Elixir のエコシステムでは、これらの課題を解決する選択肢の1つに Mimic というライブラリがあります。
この記事では、Mimic を使用して Elixir のテストでスタブを簡単に実装する方法を紹介します。
Mimic とは?
Mimic は、Elixir のテスト実行中に外部モジュールの関数呼び出しをオーバーライドする ためのライブラリです。
Mimic を使用すると、テスト中に特定の関数が返すべき値を簡単に制御できるようになります。これにより、外部APIの呼び出しやその他の外部依存関係をスタブすることが可能になります。
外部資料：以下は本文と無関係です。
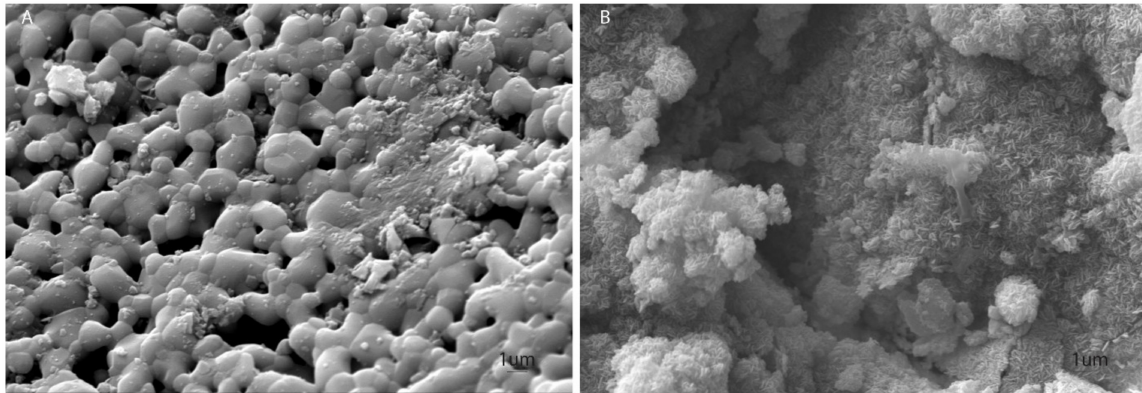
Figure 1. Scanning electron microscopy (SEM) analysis of S-HA and B-HA. ( A ) SEM S-HA images show its porous structure, Scale bar: 1 µ m, × 11,57 K. ( B ) B-HA structure is characterized by nano-metric particles forming thin lamellae with a microstructure composed of nano-size building blocks and multi-scale porosity, Scale bar: 1 µ m, × 10,210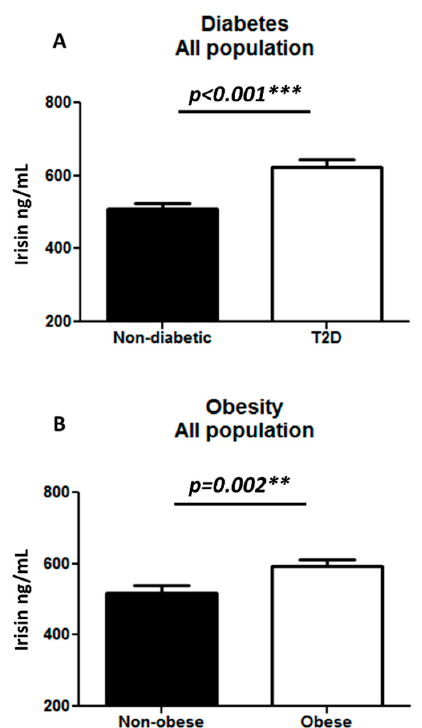
Figure 3. Irisin level in plasma in all populations (n = 228). ( A ) Comparing non-diabetic to T2D individuals; ( B ) comparing non-obese to obese individuals (n = 228). Irisin level in plasma was determined using enzyme linked immunosorbent assay. The population was classified on the basis of their diabetic status ( A ). Diabetes was defined by fasting plasma glucose ≥ 126 mg / L (7 mmol / L). Furthermore, the population was classified on the basis of obesity ( B ). Obesity was defined based on BMI, where participants with BMI > 30 kg / m 2 were considered obese and those with BMI between 20 and 30 kg / m 2 were considered non-obese. Statistical assessment was 2-sided and considered statistically significant at ** p < 0.01; *** p < 0.001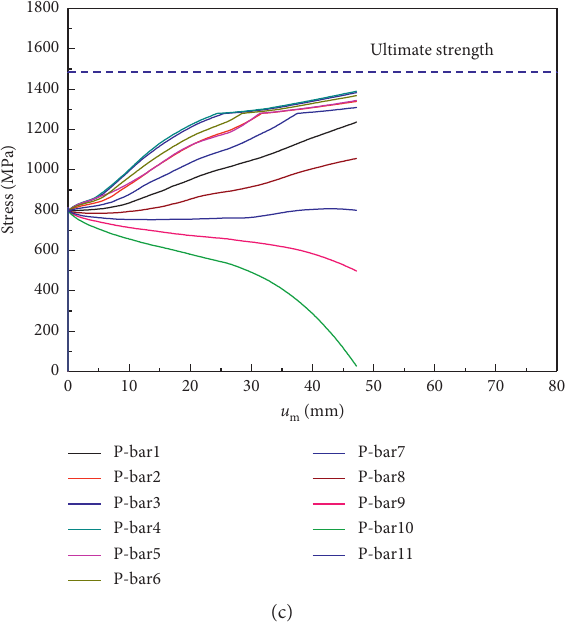
Figure 24: Stress-displacement curves of CT-10. (a) Anchor bar. (b) Deformed bar. (c) Prestressed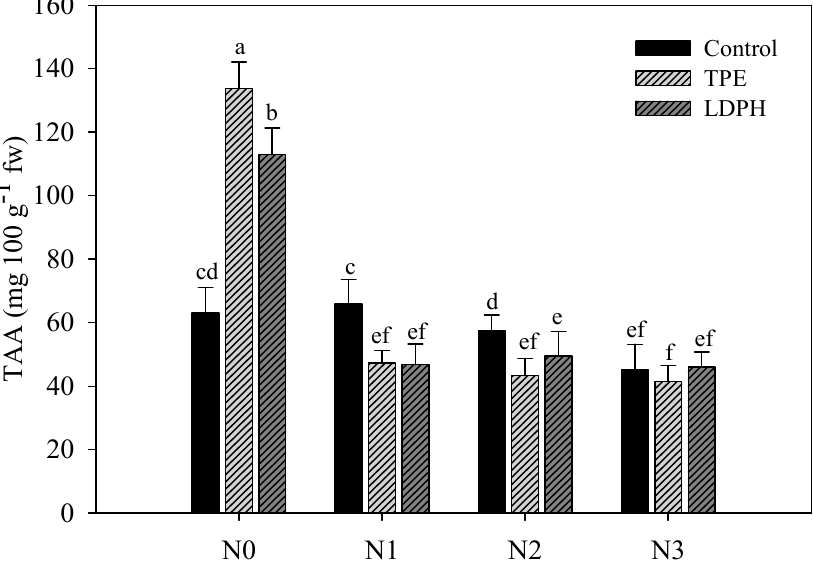
Figure 2. Total ascorbic acid (TAA) in relation to N fertilization rates (N0 = 0, N1 = 60, N2 = 80, and N3 = 100 kg ha –1 ) and biostimulant application (Control, tropical plant extract (TPE): Auxym and legume-derived protein hydrolysate (LDPH): Trainer). Different letters indicate significant differences at p ≤ 0.05.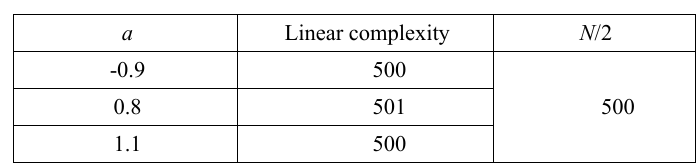
Table 6. Results of linear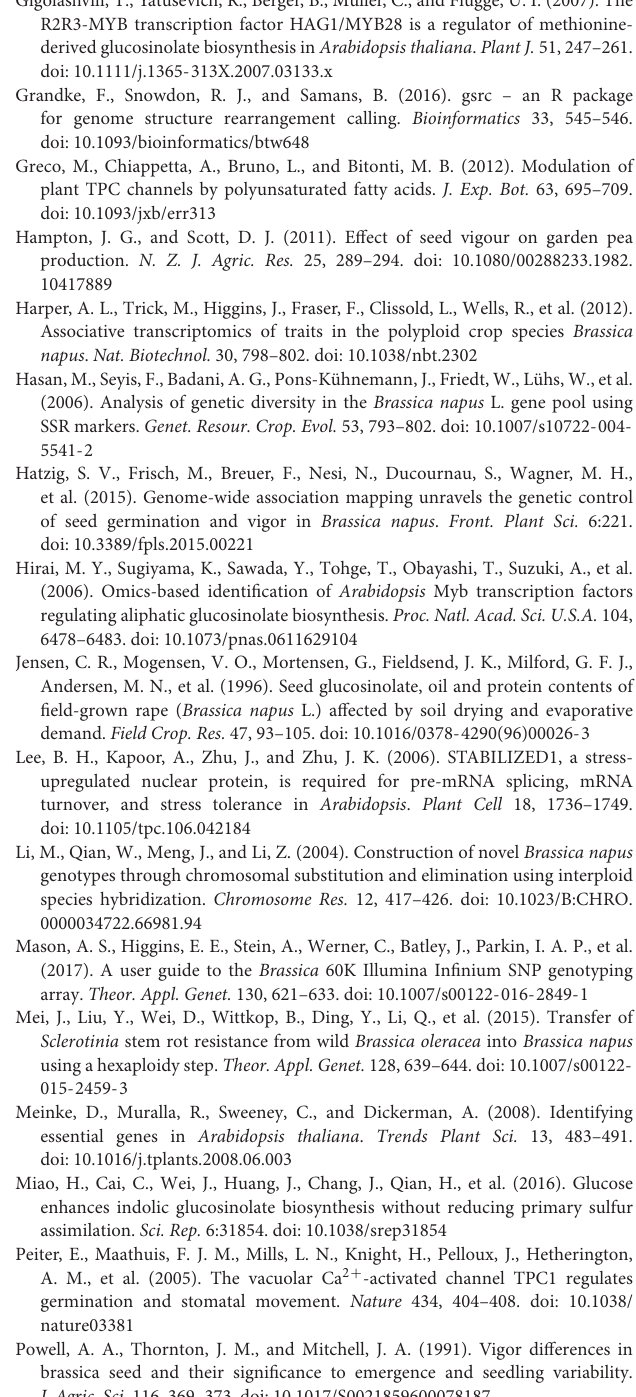
TABLE S2 | List of genes, associated with QTL marker Bn-A01-p26914512 on chromosome A9. Gene-ID, name of gene; Start: physical start position of gene in bp; Stop: physical stop position of gene in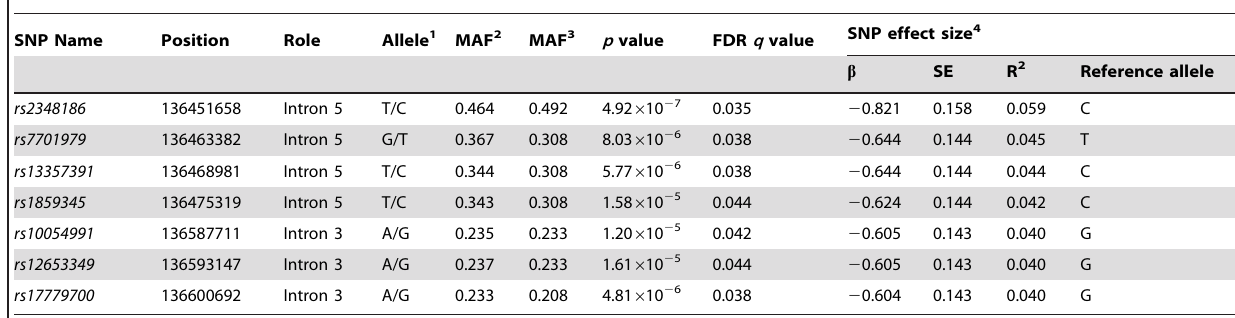
Table 2. SNPs identified in GWAS with genome-wide significant FDR q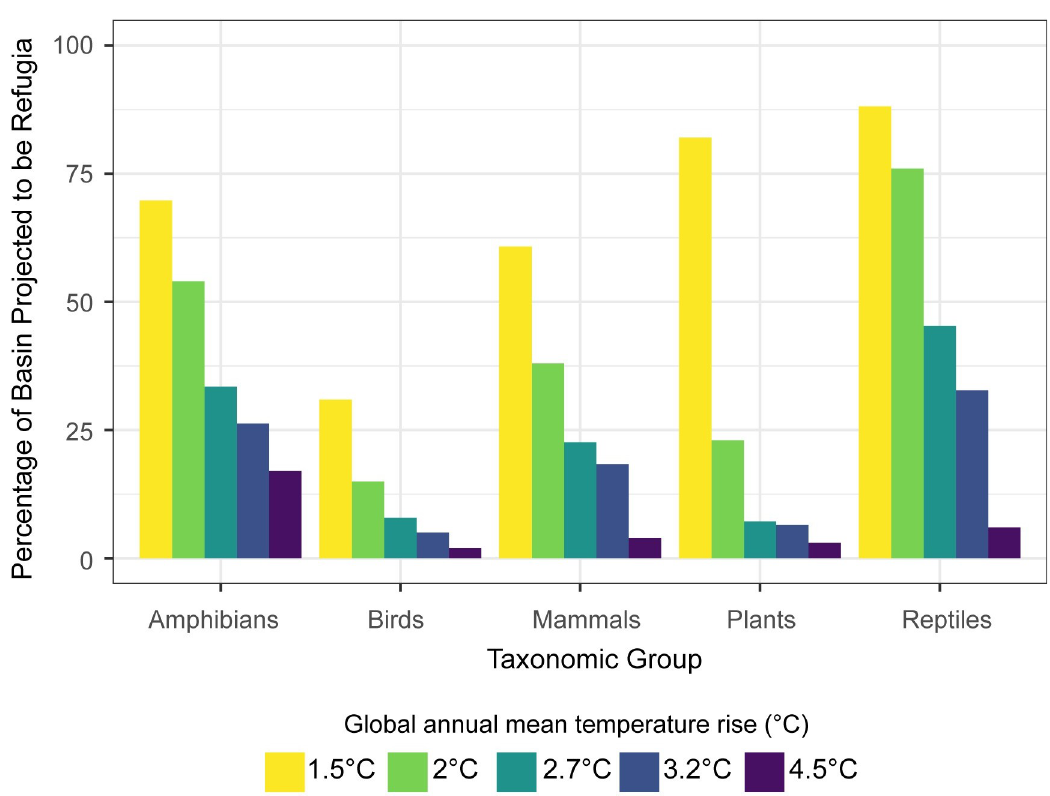
Fig 3. Percentage of the Tana River Basin projected to contain refugia with different warming levels. Refugia are areas where at least 75% of the current species richness is able to persist in a changing climate by 11+ GCMs for the five taxa (amphibians, birds, mammals, plants and reptiles) with different global temperature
なお、Mimic の作者 edgurgel さんは、他にも HTTPoison などの各種 Elixir ライブラリを開発されてる方です。
実行環境
- Elixir 1.15.7 (compiled with Erlang/OTP 26)
- Phoenix v1.7
セットアップ
Mimicをプロジェクトに追加するには、mix.exs に以下の依存関係を追加し、mix deps.get
を実行して依存関係をインストールします。
defp deps do
[
... ,
{:mimic, "~> 1.7", only: :test}
]
end
今回の使用例では Timex を test_helper.exs に追記してスタブできるようにします。
(別途 Timex ライブラリの追加 → mix deps.get
も必要)
Mimic.copy(Timex) # <- add
ExUnit.start()
スタブの実装
Mimic を使用したスタブの実装例として、Timex.now
関数のふるまいをスタブ化する手順を示します。
サンプルコードは、現在の日時 を取得しYYYY-MM-DD
形式の文字列にして返すメソッドです。
defmodule SampleApp.DatetimeProcessor do
@spec get_current_date_string() :: String.t()
def get_current_date_string() do
Timex.format!(get_current_datetime(), "{YYYY}-{0M}-{0D}")
end
defp get_current_datetime() do
Timex.now("Asia/Tokyo")
end
end
これに対するテストを書きたいとします。
defmodule SampleApp.DatetimeProcessor.GetCurrentDateStringTest do
use ExUnit.Case
use Mimic
test "Get current datetime and return the YYYY-MM-DD formatted date string." do
stub(
Timex,
:now,
fn "Asia/Tokyo" -> DateTime.from_naive!(~N[2024-01-01 12:00:00], "Asia/Tokyo") end
)
assert SampleApp.DatetimeProcessor.get_current_date_string() == "2024-01-01"
end
end
ここでは、Mimic.stub
によって Timex.now
が "Asia/Tokyo"
タイムゾーンで呼ばれた際に固定の日時を返すよう設定しています。
たったのこれだけで、テストがその関数の実際の実行に依存することなく、任意の結果を返すことができるようになります。
おわりに
Mimic は、外部依存関係のあるテストを書く際の複雑さを減らすための強力なツールです。
中長期的な観点を踏まえれば Mox が技術選択肢に上がってきますが、規模の小さいプロダクトや検証段階において初速を出してまず動くものを作りたいようなケースでは Mimic はとても有用です。
Mimic.reject
みたいな便利なメソッドも揃っているし、Mimic、何より名前がよいので(大事)、Elixir プロジェクトのテスト戦略に Mimic の活用をぜひ検討してみてください。